L'une des principales qualités d'Alexandre était sa capacité à anticiper. Sachant que la phalange pouvait se retrouver isolée, Alexandre l'organisa de manière à ce qu'elle puisse étendre sa base ou resserrer ses rangs avant d'engager la bataille. Dans son ouvrage Alexander the Great at War, Ruth Sheppard écrit que les phalanges étaient organisées pour agir en tant qu'"unité autonome et indépendante" capable de garder sa position et de fonctionner jusqu'à l'arrivée des secours.

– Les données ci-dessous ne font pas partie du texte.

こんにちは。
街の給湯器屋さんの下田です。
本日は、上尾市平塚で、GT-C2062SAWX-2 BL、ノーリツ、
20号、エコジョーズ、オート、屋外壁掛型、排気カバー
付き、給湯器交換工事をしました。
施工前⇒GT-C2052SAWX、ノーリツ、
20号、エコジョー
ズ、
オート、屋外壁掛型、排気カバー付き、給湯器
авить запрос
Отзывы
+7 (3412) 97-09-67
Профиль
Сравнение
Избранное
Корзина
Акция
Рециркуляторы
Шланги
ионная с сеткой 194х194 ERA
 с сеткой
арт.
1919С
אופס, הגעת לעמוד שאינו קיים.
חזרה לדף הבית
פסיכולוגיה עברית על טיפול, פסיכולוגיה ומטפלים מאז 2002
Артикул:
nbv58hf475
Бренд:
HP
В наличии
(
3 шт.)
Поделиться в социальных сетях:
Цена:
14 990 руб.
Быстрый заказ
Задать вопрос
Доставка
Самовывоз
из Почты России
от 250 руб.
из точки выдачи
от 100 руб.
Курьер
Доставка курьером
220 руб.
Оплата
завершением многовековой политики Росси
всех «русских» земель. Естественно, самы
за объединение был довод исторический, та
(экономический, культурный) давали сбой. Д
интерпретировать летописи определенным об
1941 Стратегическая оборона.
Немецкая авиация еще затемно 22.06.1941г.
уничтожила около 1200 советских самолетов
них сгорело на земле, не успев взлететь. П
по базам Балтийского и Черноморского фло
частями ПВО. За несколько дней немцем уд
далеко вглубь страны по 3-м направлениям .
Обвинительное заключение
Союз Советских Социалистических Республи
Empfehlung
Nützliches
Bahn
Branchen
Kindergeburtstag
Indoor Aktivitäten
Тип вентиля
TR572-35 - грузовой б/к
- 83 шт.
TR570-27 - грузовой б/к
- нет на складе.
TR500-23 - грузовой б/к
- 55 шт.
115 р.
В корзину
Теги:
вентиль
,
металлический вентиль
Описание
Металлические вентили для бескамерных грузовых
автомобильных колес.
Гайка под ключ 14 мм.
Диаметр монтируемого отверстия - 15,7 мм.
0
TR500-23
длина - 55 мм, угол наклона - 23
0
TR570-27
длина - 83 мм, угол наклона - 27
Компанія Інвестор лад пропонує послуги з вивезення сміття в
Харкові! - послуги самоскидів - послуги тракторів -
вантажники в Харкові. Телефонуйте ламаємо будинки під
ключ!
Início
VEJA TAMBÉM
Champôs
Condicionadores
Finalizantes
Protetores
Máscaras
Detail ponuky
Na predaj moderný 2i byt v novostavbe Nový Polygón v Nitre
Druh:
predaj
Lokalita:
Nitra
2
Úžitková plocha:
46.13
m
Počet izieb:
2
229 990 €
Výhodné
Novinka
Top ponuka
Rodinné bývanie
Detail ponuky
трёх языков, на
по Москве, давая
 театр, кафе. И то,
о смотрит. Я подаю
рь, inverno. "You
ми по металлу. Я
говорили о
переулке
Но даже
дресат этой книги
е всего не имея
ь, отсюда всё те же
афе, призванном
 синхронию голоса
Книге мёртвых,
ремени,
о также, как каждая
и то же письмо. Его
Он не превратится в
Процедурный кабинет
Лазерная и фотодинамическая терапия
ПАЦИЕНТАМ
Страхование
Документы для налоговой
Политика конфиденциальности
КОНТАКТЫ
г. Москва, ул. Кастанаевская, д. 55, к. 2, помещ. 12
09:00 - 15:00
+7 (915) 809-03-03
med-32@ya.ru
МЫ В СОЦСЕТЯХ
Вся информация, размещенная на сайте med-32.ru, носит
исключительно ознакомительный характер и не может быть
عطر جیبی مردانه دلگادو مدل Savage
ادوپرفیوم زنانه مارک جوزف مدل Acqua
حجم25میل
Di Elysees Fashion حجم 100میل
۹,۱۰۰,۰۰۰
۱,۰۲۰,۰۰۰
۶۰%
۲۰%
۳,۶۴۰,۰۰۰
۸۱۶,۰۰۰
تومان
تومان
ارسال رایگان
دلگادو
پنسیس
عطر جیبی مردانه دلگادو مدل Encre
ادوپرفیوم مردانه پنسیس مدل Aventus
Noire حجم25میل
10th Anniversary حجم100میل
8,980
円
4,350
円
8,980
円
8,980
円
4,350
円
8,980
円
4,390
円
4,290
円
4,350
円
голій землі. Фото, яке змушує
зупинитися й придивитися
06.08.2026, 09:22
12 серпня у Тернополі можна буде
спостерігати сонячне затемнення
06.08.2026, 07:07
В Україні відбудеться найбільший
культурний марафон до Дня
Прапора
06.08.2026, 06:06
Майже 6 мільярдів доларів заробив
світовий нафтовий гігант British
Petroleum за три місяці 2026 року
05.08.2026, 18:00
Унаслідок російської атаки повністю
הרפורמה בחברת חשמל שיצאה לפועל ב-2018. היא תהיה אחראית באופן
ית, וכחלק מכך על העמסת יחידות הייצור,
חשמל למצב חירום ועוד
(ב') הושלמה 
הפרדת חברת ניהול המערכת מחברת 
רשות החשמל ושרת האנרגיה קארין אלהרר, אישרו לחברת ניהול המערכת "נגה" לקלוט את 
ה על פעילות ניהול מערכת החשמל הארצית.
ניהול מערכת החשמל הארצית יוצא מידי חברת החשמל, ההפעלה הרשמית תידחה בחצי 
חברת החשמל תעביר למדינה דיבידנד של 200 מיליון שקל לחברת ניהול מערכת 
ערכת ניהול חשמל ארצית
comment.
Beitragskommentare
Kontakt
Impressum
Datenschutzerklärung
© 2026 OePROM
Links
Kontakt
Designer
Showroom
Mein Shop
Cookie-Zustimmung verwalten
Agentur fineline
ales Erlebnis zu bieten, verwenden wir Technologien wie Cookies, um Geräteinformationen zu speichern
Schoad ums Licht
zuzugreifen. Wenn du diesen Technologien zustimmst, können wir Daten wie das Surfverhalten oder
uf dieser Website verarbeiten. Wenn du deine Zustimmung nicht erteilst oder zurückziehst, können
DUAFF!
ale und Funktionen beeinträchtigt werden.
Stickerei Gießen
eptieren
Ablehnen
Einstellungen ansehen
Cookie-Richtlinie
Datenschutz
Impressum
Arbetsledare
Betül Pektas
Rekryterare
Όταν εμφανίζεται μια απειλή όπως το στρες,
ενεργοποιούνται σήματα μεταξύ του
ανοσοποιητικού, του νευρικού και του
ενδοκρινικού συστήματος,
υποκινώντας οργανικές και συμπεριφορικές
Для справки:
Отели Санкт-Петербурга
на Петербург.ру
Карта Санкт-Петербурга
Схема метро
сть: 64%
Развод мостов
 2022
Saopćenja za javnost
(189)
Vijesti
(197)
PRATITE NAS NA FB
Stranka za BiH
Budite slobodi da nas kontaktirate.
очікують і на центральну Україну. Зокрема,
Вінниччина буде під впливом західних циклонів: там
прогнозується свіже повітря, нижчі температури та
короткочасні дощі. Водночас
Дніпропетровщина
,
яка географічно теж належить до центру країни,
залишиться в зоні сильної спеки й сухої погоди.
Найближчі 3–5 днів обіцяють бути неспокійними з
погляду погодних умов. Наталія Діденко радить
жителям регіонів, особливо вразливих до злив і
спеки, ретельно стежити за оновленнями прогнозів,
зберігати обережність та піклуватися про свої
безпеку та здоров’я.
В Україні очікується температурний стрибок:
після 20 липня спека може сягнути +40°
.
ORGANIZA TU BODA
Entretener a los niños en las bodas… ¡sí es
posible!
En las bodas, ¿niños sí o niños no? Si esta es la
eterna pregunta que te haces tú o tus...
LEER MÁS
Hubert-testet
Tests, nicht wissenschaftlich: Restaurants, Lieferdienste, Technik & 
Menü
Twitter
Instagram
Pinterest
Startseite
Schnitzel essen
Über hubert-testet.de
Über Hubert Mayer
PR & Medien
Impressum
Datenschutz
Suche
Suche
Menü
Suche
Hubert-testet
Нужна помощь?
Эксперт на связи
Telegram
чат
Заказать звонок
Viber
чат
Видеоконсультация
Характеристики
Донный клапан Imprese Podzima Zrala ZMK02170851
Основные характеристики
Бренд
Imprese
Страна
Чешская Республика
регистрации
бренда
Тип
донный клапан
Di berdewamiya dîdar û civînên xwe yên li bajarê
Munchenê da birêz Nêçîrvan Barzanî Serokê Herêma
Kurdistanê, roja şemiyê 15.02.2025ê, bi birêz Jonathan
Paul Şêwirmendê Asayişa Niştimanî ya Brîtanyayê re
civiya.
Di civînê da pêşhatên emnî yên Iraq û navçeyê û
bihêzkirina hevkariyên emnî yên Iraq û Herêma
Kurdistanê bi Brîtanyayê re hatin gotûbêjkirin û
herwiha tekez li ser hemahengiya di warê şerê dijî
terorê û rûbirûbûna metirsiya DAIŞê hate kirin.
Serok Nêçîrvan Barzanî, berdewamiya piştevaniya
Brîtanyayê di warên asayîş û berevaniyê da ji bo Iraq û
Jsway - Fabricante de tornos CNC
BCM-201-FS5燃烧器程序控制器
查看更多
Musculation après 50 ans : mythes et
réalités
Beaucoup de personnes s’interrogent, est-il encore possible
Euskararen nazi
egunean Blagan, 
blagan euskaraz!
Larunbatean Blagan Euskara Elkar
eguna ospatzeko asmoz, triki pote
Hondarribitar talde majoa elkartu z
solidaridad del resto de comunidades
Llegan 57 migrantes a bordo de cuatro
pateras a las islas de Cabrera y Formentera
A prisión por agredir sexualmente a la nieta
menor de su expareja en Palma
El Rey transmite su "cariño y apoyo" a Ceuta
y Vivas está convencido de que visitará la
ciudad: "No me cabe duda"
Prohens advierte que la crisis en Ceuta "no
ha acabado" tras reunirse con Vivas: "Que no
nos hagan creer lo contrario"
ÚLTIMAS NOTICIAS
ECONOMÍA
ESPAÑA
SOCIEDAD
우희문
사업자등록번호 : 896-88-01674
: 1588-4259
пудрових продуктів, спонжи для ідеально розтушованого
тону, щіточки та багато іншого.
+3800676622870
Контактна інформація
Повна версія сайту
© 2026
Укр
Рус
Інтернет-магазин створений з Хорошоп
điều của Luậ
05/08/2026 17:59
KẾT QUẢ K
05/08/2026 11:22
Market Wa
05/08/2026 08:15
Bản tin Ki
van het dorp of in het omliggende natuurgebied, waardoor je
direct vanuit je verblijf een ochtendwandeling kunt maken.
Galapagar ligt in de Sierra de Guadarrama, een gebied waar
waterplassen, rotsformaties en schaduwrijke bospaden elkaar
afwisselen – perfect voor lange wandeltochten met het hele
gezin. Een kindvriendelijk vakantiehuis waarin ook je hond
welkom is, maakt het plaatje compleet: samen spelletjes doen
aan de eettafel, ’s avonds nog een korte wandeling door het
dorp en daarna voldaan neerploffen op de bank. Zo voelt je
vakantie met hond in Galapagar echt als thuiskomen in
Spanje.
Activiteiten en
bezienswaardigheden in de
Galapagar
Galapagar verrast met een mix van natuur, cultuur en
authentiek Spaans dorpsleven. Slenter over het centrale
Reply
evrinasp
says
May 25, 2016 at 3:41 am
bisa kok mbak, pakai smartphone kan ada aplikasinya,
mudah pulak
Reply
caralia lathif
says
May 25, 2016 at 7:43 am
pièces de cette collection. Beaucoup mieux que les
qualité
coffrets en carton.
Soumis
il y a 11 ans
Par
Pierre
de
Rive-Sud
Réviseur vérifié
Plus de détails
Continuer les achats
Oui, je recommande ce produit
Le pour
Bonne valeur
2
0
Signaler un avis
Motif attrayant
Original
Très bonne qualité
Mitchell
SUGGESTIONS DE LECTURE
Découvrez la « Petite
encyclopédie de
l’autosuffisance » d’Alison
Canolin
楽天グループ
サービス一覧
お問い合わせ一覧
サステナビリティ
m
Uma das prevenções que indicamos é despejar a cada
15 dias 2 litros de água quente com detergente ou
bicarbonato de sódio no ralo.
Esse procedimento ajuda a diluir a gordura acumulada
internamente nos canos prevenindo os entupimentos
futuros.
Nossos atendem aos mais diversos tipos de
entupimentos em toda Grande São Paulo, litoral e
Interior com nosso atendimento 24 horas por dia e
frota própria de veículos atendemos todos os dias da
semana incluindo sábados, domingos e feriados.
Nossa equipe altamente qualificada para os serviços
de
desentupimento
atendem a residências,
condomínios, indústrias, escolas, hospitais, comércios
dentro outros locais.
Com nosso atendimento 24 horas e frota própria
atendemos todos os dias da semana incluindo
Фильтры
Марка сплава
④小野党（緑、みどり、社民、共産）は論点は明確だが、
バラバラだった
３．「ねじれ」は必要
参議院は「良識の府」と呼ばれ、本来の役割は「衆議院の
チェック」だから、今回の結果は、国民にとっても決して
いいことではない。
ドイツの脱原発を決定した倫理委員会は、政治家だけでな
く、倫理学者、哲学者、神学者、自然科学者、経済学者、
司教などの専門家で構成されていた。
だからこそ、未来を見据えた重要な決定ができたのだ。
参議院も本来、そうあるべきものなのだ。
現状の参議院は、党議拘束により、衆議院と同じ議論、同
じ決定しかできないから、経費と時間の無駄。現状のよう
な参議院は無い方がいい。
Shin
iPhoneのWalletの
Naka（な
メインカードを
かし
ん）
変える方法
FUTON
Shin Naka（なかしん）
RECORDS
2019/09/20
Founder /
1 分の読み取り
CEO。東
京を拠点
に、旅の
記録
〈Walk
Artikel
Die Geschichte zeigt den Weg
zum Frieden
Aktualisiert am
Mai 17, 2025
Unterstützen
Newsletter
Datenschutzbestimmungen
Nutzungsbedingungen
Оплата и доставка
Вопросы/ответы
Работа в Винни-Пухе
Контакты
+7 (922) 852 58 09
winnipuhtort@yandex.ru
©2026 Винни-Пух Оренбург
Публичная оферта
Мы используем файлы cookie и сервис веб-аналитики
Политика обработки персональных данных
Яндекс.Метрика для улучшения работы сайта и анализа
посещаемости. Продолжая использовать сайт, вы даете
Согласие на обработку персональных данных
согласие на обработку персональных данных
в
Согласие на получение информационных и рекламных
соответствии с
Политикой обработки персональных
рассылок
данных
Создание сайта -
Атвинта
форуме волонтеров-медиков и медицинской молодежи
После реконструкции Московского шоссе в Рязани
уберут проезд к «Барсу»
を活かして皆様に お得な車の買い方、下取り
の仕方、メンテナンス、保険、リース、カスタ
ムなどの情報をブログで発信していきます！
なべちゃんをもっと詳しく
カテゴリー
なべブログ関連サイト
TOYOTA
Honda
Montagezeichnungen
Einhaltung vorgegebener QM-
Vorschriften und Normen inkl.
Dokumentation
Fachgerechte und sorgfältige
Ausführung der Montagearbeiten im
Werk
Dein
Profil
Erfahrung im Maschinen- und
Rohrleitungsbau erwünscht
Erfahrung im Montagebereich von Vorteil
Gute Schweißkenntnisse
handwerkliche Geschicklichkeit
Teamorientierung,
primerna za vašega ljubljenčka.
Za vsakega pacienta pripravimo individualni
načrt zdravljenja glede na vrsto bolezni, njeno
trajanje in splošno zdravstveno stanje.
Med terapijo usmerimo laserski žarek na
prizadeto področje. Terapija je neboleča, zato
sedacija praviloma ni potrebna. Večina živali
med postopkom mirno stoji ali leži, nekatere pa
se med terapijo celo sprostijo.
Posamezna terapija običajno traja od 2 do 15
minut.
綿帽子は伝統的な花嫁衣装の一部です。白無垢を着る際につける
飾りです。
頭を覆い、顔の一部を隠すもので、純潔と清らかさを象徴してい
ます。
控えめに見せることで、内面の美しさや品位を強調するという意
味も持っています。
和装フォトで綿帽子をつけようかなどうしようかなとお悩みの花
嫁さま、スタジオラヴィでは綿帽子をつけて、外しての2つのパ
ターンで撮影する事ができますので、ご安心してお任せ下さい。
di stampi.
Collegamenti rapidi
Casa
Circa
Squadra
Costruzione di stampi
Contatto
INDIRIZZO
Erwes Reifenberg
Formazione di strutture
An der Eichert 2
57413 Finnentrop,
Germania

Au début de la bataille, Darius échoua dans une première tentative d'encerclement d'Alexandre, qui riposta en attaquant le centre perse. Le roi perse, comme Alexandre l'avait supposé, envoya alors ses chars à faux vers la phalange pezhetairoi, mais alors que les chars approchaient, la phalange s'ouvrit, permettant aux chars de passer. Dans une autre démonstration de sa compréhension innée de l'esprit de Darius, Alexandre avait ordonné à l'infanterie de la phalange de joindre les boucliers et de les frapper avec leurs sarisses. Lorsque les chars s'approchèrent, le bruit effraya les chevaux qui partirent au galop, et lorsque la brèche apparut, les chars s'y engouffrèrent; ils furent alors attaqués par les troupes à l'arrière de la phalange. Pendant ce temps, Alexandre et la cavalerie qui l'accompagnait se déplacèrent vers l'extrême droite, sur un terrain accidenté. Le commandant perse Bessos (alias Bessus) sous les ordres de Darius, les suivit, ce qui créa une brèche. Alexandre forma un angle avec ses hommes et s'engagea dans la brèche. Voyant son armée s'effondrer, Darius, comme il l'avait fait à Issos, s'enfuit du champ de bataille. Alexandre le poursuivit, mais avant qu'il ne puisse atteindre le roi déchu, Darius avait été tué par Bessos. Les hommes de Bessos le livrèrent à Alexandre, qui le fit torturer et exécuter.
Après Gaugamèles, Alexandre saccagea et brûla Persépolis et s'empara de Suse. Après avoir capturé la Bactriane et épousé Roxanne, Alexandre affronta le roi indien Poros à la bataille de l'Hydaspe. Il utilisa les six taxis de pezhetairoi pour remporter une victoire décisive.